Leiston man, 50, died after being unable to cope with changes to benefits
PUBLISHED: 13:00 11 December 2015
A 50-year-old man from Leiston with a history of anxiety took his own life after changes to his benefits left him unable to cope, an inquest heard yesterday.
Stephen Smith, of Seaward Avenue, took his own life on January 17 this year, following a long period of mental health problems.
Changes to the benefits system in June last year meant that Mr Smith was invited to submit a Personal Independent Payment (PIP) claim, as his disability allowance was about to expire.
But after the Department of Work and Pensions ruled that he was ineligible, Mr Smith and his partner Lucy Stewart, who was also on benefits relating to a learning disability, saw their weekly total cut by £137.55, and left the 50-year-old in depair over his financial situation.
However, a follow-up call from the DWP explaining its decision did not take place, prompting Mr Smith to send a formal letter to reconsider the assessment in November with the help of the Disability Advice Centre..

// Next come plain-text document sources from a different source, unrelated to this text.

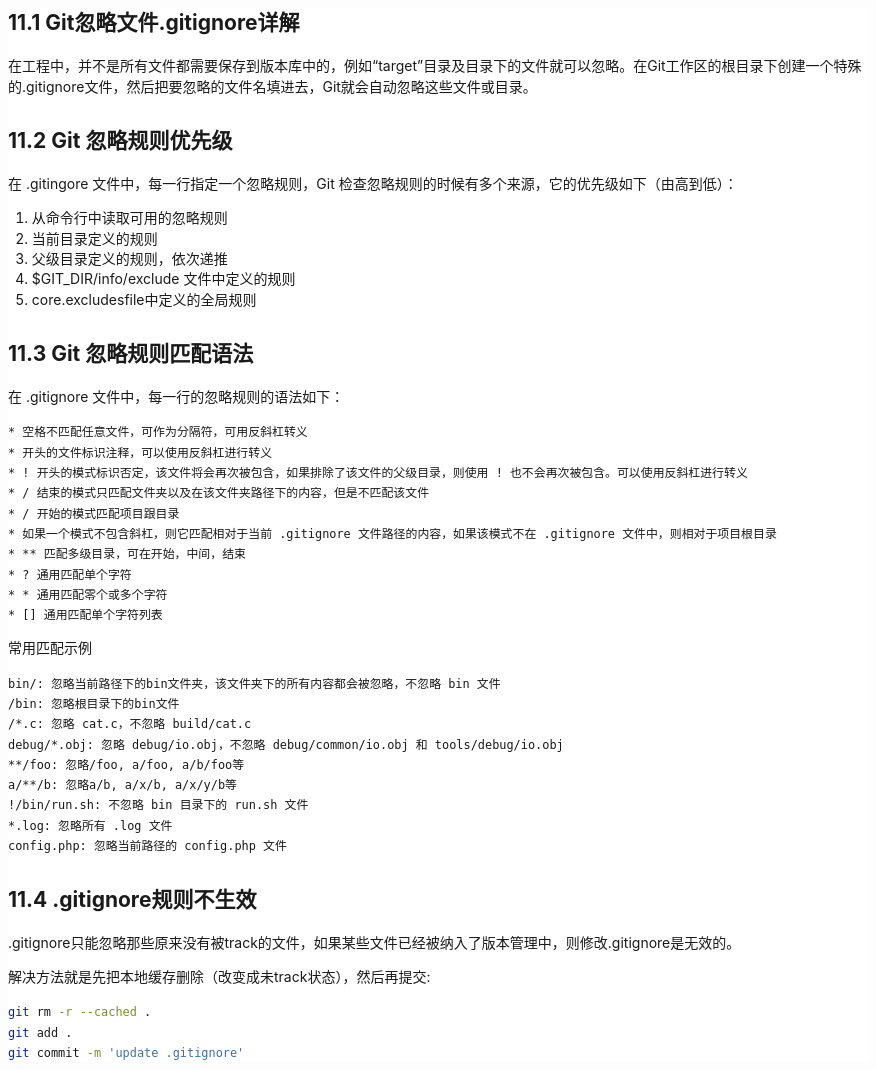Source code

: ## 11.1 Git忽略文件.gitignore详解

在工程中，并不是所有文件都需要保存到版本库中的，例如“target”目录及目录下的文件就可以忽略。在Git工作区的根目录下创建一个特殊的.gitignore文件，然后把要忽略的文件名填进去，Git就会自动忽略这些文件或目录。

## 11.2 Git 忽略规则优先级

在 .gitingore 文件中，每一行指定一个忽略规则，Git 检查忽略规则的时候有多个来源，它的优先级如下（由高到低）：

1. 从命令行中读取可用的忽略规则
2. 当前目录定义的规则
3. 父级目录定义的规则，依次递推
4. $GIT_DIR/info/exclude 文件中定义的规则
5. core.excludesfile中定义的全局规则

## 11.3 Git 忽略规则匹配语法

在 .gitignore 文件中，每一行的忽略规则的语法如下：

```.gitignore
* 空格不匹配任意文件，可作为分隔符，可用反斜杠转义
* 开头的文件标识注释，可以使用反斜杠进行转义
* ! 开头的模式标识否定，该文件将会再次被包含，如果排除了该文件的父级目录，则使用 ! 也不会再次被包含。可以使用反斜杠进行转义
* / 结束的模式只匹配文件夹以及在该文件夹路径下的内容，但是不匹配该文件
* / 开始的模式匹配项目跟目录
* 如果一个模式不包含斜杠，则它匹配相对于当前 .gitignore 文件路径的内容，如果该模式不在 .gitignore 文件中，则相对于项目根目录
* ** 匹配多级目录，可在开始，中间，结束
* ? 通用匹配单个字符
* * 通用匹配零个或多个字符
* [] 通用匹配单个字符列表
```

常用匹配示例

```.gitignore
bin/: 忽略当前路径下的bin文件夹，该文件夹下的所有内容都会被忽略，不忽略 bin 文件
/bin: 忽略根目录下的bin文件
/*.c: 忽略 cat.c，不忽略 build/cat.c
debug/*.obj: 忽略 debug/io.obj，不忽略 debug/common/io.obj 和 tools/debug/io.obj
**/foo: 忽略/foo, a/foo, a/b/foo等
a/**/b: 忽略a/b, a/x/b, a/x/y/b等
!/bin/run.sh: 不忽略 bin 目录下的 run.sh 文件
*.log: 忽略所有 .log 文件
config.php: 忽略当前路径的 config.php 文件
```

## 11.4 .gitignore规则不生效

.gitignore只能忽略那些原来没有被track的文件，如果某些文件已经被纳入了版本管理中，则修改.gitignore是无效的。

解决方法就是先把本地缓存删除（改变成未track状态），然后再提交:

```bash
git rm -r --cached .
git add .
git commit -m 'update .gitignore'
```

A second error at the DWP in December resulted in Mr Smith’s details being updated, before his appeal was mistakenly closed down before it had been labelled for reconsideration. The DWP in its statement said it admitted that errors had been made.

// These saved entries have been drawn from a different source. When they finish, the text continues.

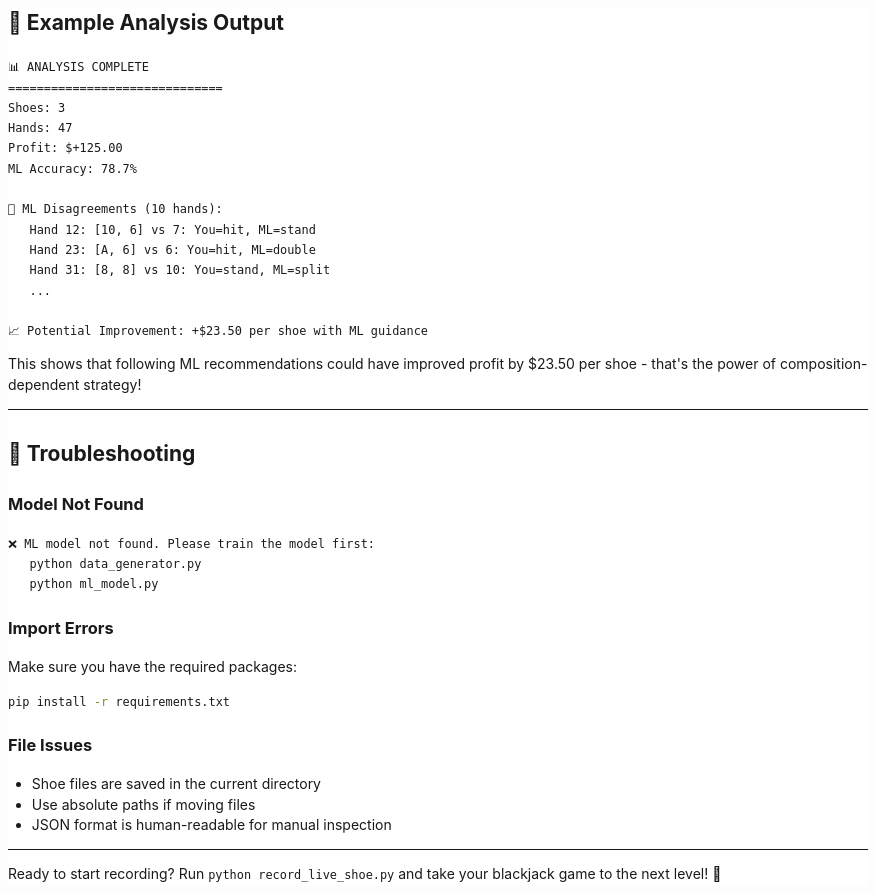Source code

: 
## 🎯 Example Analysis Output

```
📊 ANALYSIS COMPLETE
==============================
Shoes: 3
Hands: 47
Profit: $+125.00
ML Accuracy: 78.7%

🤔 ML Disagreements (10 hands):
   Hand 12: [10, 6] vs 7: You=hit, ML=stand
   Hand 23: [A, 6] vs 6: You=hit, ML=double
   Hand 31: [8, 8] vs 10: You=stand, ML=split
   ...

📈 Potential Improvement: +$23.50 per shoe with ML guidance
```

This shows that following ML recommendations could have improved profit by $23.50 per shoe - that's the power of composition-dependent strategy!

---

## 🔧 Troubleshooting

### Model Not Found
```
❌ ML model not found. Please train the model first:
   python data_generator.py
   python ml_model.py
```

### Import Errors
Make sure you have the required packages:
```bash
pip install -r requirements.txt
```

### File Issues
- Shoe files are saved in the current directory
- Use absolute paths if moving files
- JSON format is human-readable for manual inspection

---

Ready to start recording? Run `python record_live_shoe.py` and take your blackjack game to the next level! 🚀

At the inquest in IP-City Centre Ipswich yesterday, Miss Stewart’s father David said the ensuing anxiety and reduced payments were the triggers for Mr Smith’s suicide.
The inquest also heard that Mr Smith had begun mental health treatment in 2000 after the death of his mother, but had been stable in recent years before anxiety over his benefits caused his symptoms to become worse.
Assistant coroner Nigel Parsley said: “I do find it a truly tragic case. Lucy was a real positive factor in his life and that kept him on an even keel for a considerable part of the time, but I cannot ignore the fact that he suffered from mental illness and had admitted suicidal thoughts.”
A conclusion was recorded that Mr Smith had taken his own life.
Mr Parsley added that while the DWP had admitted to errors, they were mistakes in procedure and were not a breach of its legal duty.
At the inquest, Mr Stewart said that Mr Smith’s anxiety and reaction to change meant he was unable to cope with the changes.
“For Stephen in his condition he could not understand there were savings he could make, things were very distressing,” he said.
The DWP confirmed that the follow-up calls no longer take place, and a retrospective review after Mr Smith’s death revealed no change in its decision.